The researchers acknowledge several limitations of their approach. First, the model was only trained to refuse questions, and did not learn to provide more helpful responses like directing the user to a more appropriate resource. Expanding the model's capabilities in this direction could make it more useful in real-world applications.

Additionally, the training process relied on having a clear delineation between in-domain and out-of-domain questions, which may not always be the case in practice. Further research would be needed to understand how these models perform when faced with more ambiguous or borderline cases.

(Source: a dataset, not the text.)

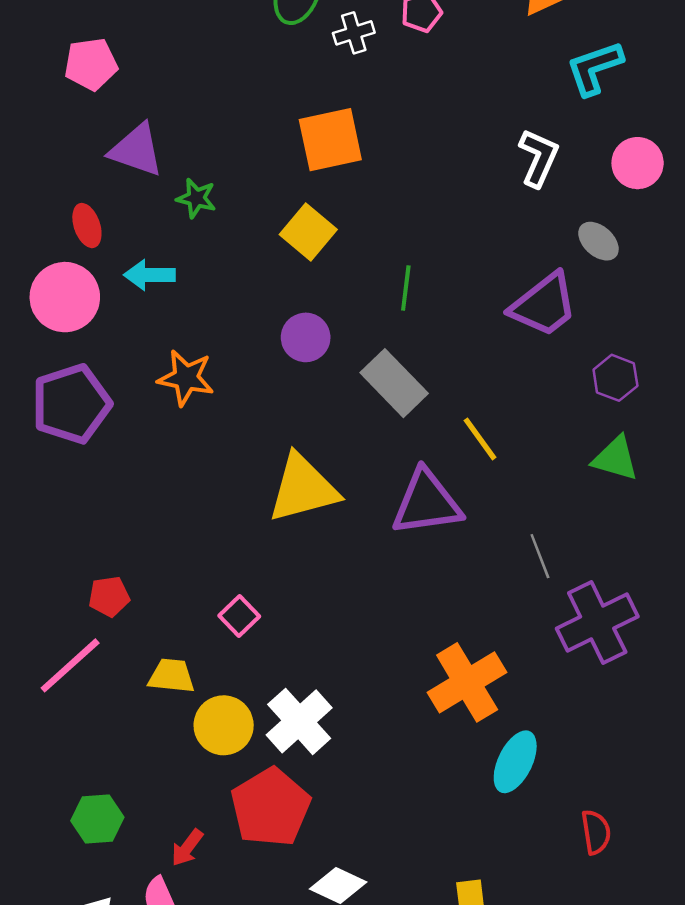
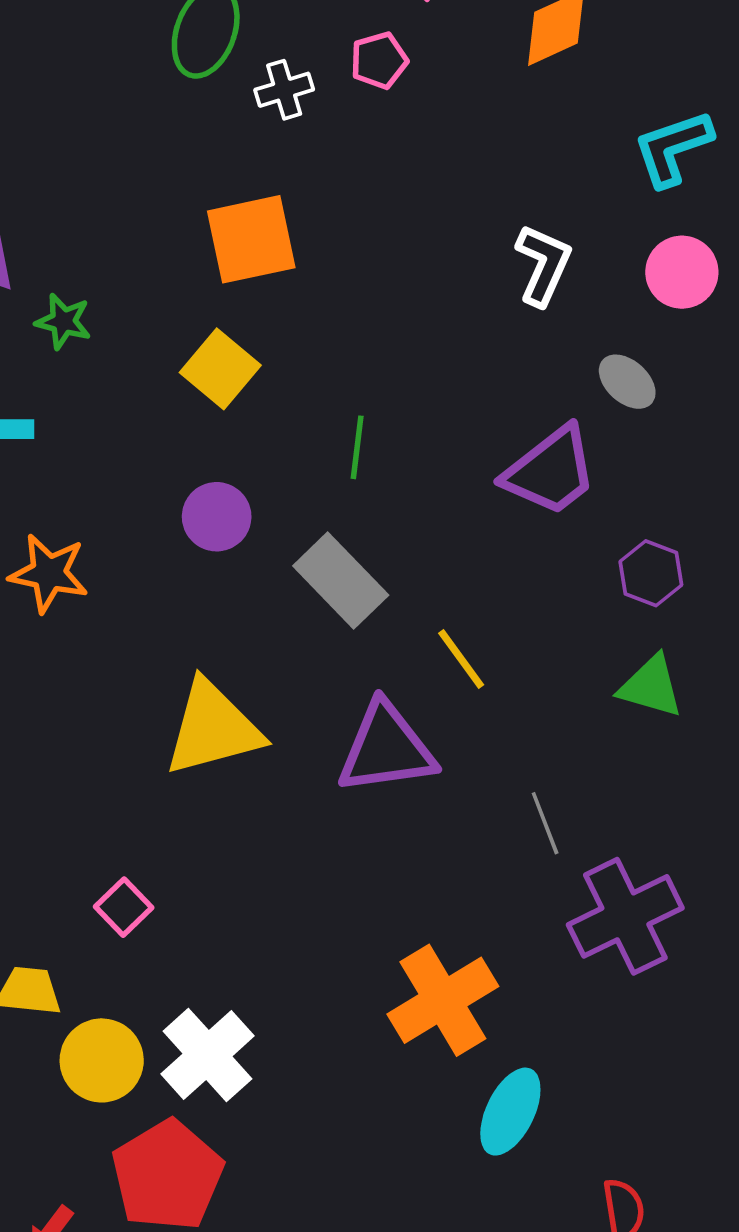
cyan L-shape: (595, 68) -> (673, 148), moved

Overall, this work represents an important step towards building more reliable and trustworthy LLMs. By teaching models to be upfront about the limits of their knowledge, the researchers have demonstrated a promising approach for [enhancing the transparency and accountability](https://aimodels.fyi/papers/arxiv/relic-investigating-large-language-model-responses-using) of these increasingly influential AI systems.

## Conclusion

This paper presents a novel method for training large language models to reliably refuse questions that are outside of their knowledge or capabilities. By using reinforcement learning from knowledge feedback, the researchers were able to teach the models to identify when they were being asked something they couldn't confidently answer, and to respond by politely refusing rather than attempting to generate a potentially inaccurate or misleading response.

This approach has the potential to significantly improve the overall reliability and trustworthiness of LLMs, which is crucial as these models become more widely deployed in high-stakes applications. While further research is needed to address some of the limitations, this work represents an important step forward in building AI systems that are more transparent about their abilities and limitations.